A reflection on the practical verification of international institutions and on the real performance of the United Nations in world conflicts.
– The verification of facts as a criterion of reality
– The gap between institutional design and historical reality
– The United Nations and the management of global conflicts
VERIFICATION…
Many people believe that without verification there can be no science.
Beyond the names that may be given, there are those who think that the essential characteristic of any science is the verification of facts. Thus, for example, if someone says that fire burns and another person doubts it, it is enough to bring a lit match close to a piece of paper or cardboard. When contact occurs, it becomes evident that fire indeed burns.
This almost childish example allows many people to think that Law, History, Sociology and other similar disciplines are not sciences because they lack that fundamental element: verification.
Not everyone agrees, however. There are those who maintain that these disciplines should instead be called social sciences or sciences of the spirit.
In any case, names matter little. Let us refer to Descartes, the great rationalist, so that he may illuminate this issue as he did with many others, for he is certainly qualified to do so.
Let us now descend to something more practical. Let us leave aside the French philosopher and also the great Viennese jurist Hans Kelsen and his reflections on the world of the OUGHT (the world of norms) and the world of BEING, that is, speaking somewhat loosely, the material reality. Let us move toward that reality which is visible, which we can touch and live.
In other words, let us analyze things with a simpler perspective, closer to that of the ordinary citizen than to that of the scientist, philosopher or jurist.
And for that purpose let us ask a very simple question.
Does the United Nations Organization — commonly called the UN — really exist?
The answer seems obvious. Of course it does. It stands in a well-known building in New York City, full of delegates, officials, secretaries, ushers, security guards and the rest of the bureaucratic fauna. It pays generous salaries and includes several sub-organizations such as UNICEF and others.
But is that truly the case? Or is it more like a soccer ball that contains nothing but air?
Let us think for a moment. What is the purpose of a soccer ball?
To enter a rectangle called the goal — arco in Uruguay, portería in Spain, goal in England.
But if it never entered the goal, would it serve any purpose?
Frankly, it would not seem so.
With this in mind, and considering what has happened and continues to happen in the world, could the United Nations be something like a ball that never fulfills its function?

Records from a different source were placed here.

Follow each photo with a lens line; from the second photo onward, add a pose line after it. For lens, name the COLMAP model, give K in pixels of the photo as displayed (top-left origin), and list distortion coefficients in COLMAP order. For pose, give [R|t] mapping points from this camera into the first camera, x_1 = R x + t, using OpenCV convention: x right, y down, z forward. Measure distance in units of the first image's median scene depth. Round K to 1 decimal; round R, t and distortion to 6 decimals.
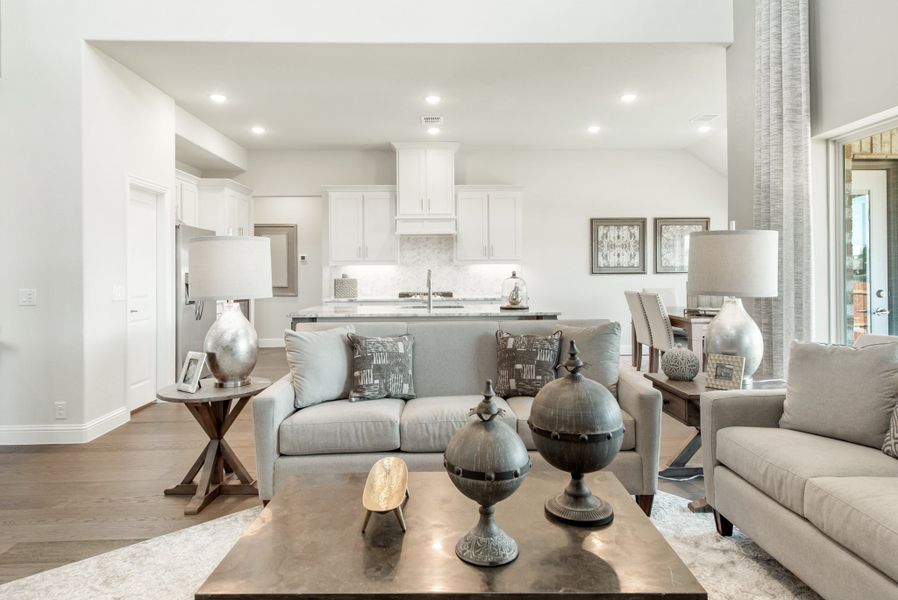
lens RADIAL K [[539.0, 0, 447.1], [0, 539.0, 272.7], [0, 0, 1]] dist [0.021604, -0.001547]
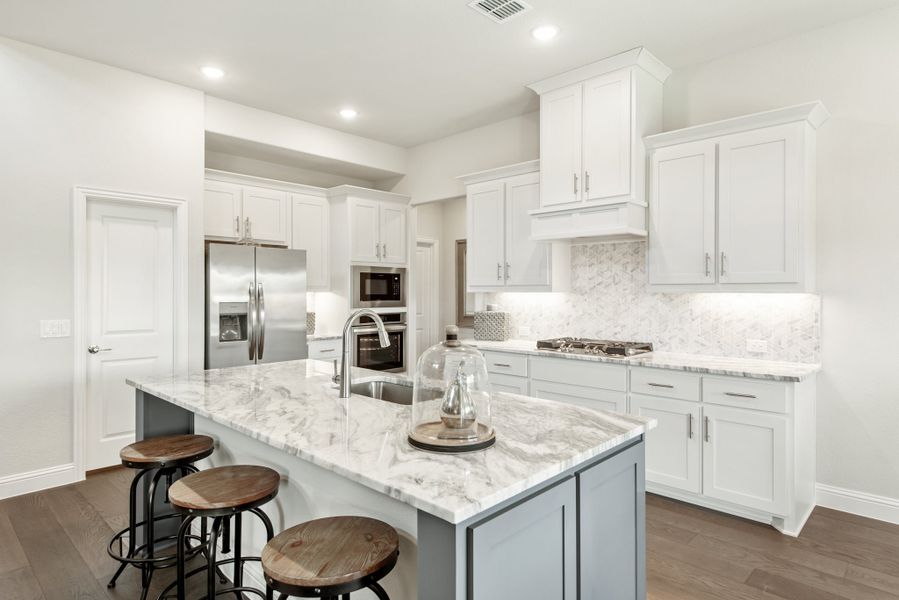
lens RADIAL K [[514.9, 0, 450.9], [0, 514.9, 291.6], [0, 0, 1]] dist [0.015868, -0.005539]
pose [[0.700830, 0.009199, -0.713269, 0.229682], [-0.007779, 0.999956, 0.005252, -0.016830], [0.713286, 0.001868, 0.700871, 0.508645]]
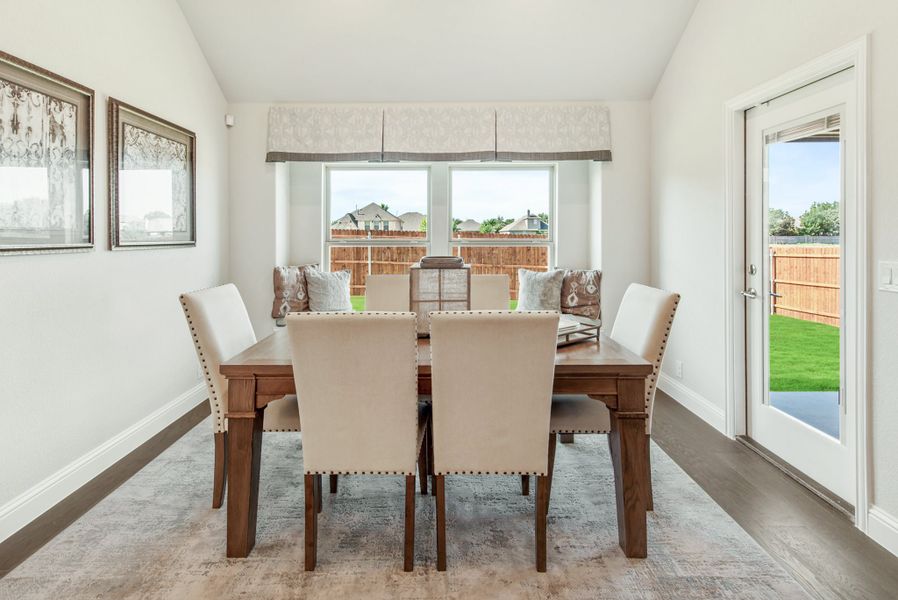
lens RADIAL K [[439.8, 0, 438.2], [0, 439.8, 237.9], [0, 0, 1]] dist [0.015331, -0.005392]
pose [[0.031442, 0.002513, 0.999502, 0.089674], [0.005847, 0.999979, -0.002698, -0.003522], [-0.999488, 0.005929, 0.031426, 0.784400]]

One must remember that Roosevelt lit hundreds of candles to Stalin — and even handed him half of Europe — in order to secure his support for the creation of what he believed would be a nearly perfect global organization, one that would prevent future conflicts and avoid the mistakes of the League of Nations.
Yet the world of BEING, that is to say reality, shows something quite different.
Founded in 1945 and up to the present day, the United Nations intervened in only one truly active conflict: Korea, between 1950 and 1953.
Indochina, the four Arab-Israeli wars, Vietnam, Cambodia, the Soviet invasions of Hungary, Czechoslovakia and Afghanistan, the two wars with Iraq, the Falklands War, the endless conflict in Lebanon, Syria, Libya, the removal of Maduro from his bed, or the overthrow of the ayatollahs — in none of these cases has one seen the United Nations do much more than talk in its General Assembly, which must be more boring than a Senate session at two in the morning during a winter night in our country.
The logical and almost inevitable answer therefore seems to be the following.
Yes, indeed. The United Nations resembles a soccer ball that does not serve the purpose for which it was created.
And such balls usually have a very predictable destiny: the trash bin or, worse still, total indifference.